Filipe, que é ativista da causa e paciente de leucemia, aponta que a ciência já mostrou que os pacientes de doenças crônicas obtêm melhoria substancial na qualidade de vida. Além disso, reforça que sem o poder público agindo em prol do acesso, apenas pessoas com maior poder aquisitivo poderão importar o medicamento.

“É revoltante. Quase ninguém tem acesso à judicialização, com isso deixa a parte menos privilegiada da sociedade sem a possiblidade de tentar. É um projeto muito interessante, pois prevê o convênio entre o SUS e associações, para que haja a distribuição do medicamento a quem precisa”, continua.

Negacionismo

O advogado Yuri Ben-Hurd da Rocha Tejota, que fundou a Associação Goiana de Apoio e Pesquisa à Cannabis Medicinal (Agape), avalia que há, com a cannabis, um negacionismo seletivo. Ele aponta que os EUA, Israel e Canadá são países que já implementaram políticas públicas envolvendo cannabis, desde uso terapêutico até uso em indústria, suplementos alimentares, uso adulto.

“Então eu percebo que quando o ex-prefeito vetou o projeto, foi parte dessa política pública passada e que pouco tem contato com a necessidade dos brasileiros e associações que enxergam na cannabis uma alternativa terapêutica segura e eficaz. Tudo no Brasil é mais tardio, é mais místico, enquanto nos outros países a discussão avança, gerando impostos, saúde, acessibilidade, reparação, equidade social, emprego, ciência, informação, mercado”, avalia.

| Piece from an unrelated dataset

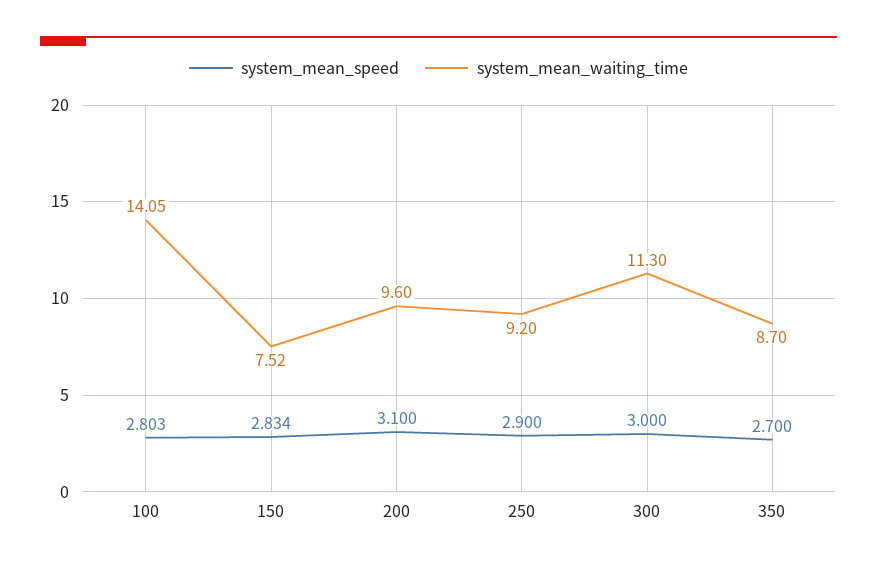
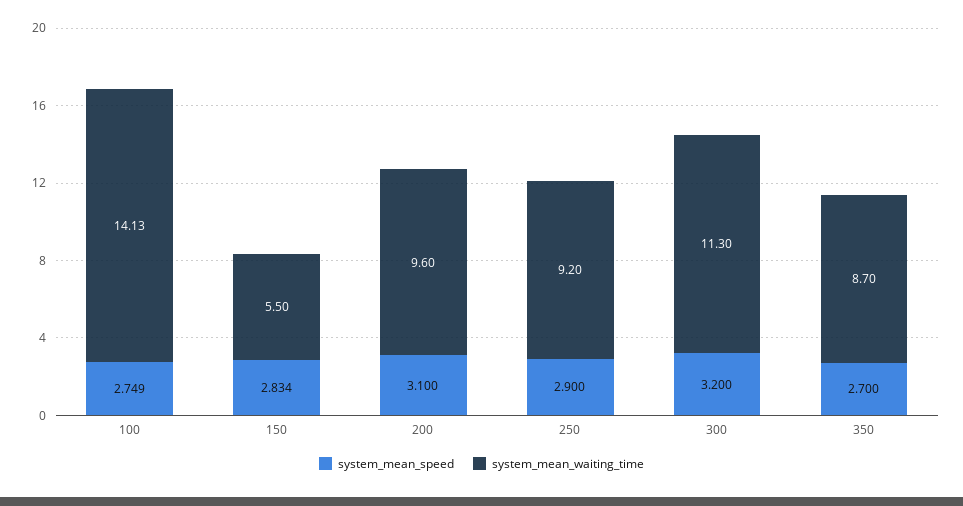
system_mean_speed, 100: 2.803 -> 2.749
system_mean_waiting_time, 100: 14.05 -> 14.13
system_mean_waiting_time, 150: 7.52 -> 5.5
system_mean_speed, 300: 3 -> 3.2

Yuri diz que busca junto a Kitão levar para a Câmara pacientes, médicos e demais profissionais, com dados, relatos e estudos para que o plenário reverta o veto do ex-prefeito.

Associações

No ano passado, a Anvisa regulamentou produtos à base de maconha no Brasil, com permissão de venda de produtos feitos com cannabis para uso medicinal com prescrição médica. No entanto, o cultivo da planta em território nacional continua rejeitado. O que empurra as famílias que necessitam do acesso ao medicamento para adquirir via importação, com preços exorbitantes, ou de maneira para-legal.

As associações de pacientes que fazem uso de maconha medicinal buscam através de ações na Justiça conseguir liberação via judicial para plantio e produção do medicamento em alguns lugares.

No entanto, o acesso judicial é considerado precário, já que pode ser revertido. A Associação Brasileira de Apoio a Cannabis Esperança (Abrace Esperança) chegou a ser alvo de uma tentativa de suspensão dos direitos de fornecer tratamento à base de maconha para mais de 15 mil pessoas a pedido da Anvisa.

No ano passado, a Anvisa também tentou cassar a liminar da Associação de Apoio à Pesquisa e Pacientes de Cannabis Medicinal (Apepi) que permitia o cultivo, produção e fornecimento de óleo de cannabis cassada a pedido da Anvisa.